Regarding other methodologies for hard tissue analysis, confocal imaging Raman microscopy reconstructs images from the Raman band, promoting an important correlation between image and spectral analysis. Moreover, X-ray microtomography (μ-CT) is the gold standard, and histomorphometry is usually performed to complement the data analysis [45]. Failure to include these tests in the current study is a methodological limitation. Therefore, these methods should be used in future experimental studies.

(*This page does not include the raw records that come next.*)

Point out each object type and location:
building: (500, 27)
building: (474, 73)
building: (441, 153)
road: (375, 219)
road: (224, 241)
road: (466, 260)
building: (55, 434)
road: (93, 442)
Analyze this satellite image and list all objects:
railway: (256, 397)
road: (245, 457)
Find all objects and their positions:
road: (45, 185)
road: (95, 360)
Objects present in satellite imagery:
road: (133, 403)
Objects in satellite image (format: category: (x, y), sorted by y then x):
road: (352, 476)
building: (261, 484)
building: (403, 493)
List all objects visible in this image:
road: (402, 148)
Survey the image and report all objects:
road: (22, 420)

In conclusion, Raman Spectroscopy assessed compositional, physicochemical and structural changes in hard tissue (incisor dentin and cortical femur). It is a well-known fact that osteoporosis results in compositional, physicochemical and structural changes in bones, but the current study also pointed out the possible action mechanisms and bone fracture risk. Regarding teeth, our study showed that poor dental quality may also occur due to osteoporosis from the initial postmenopausal period in an animal model.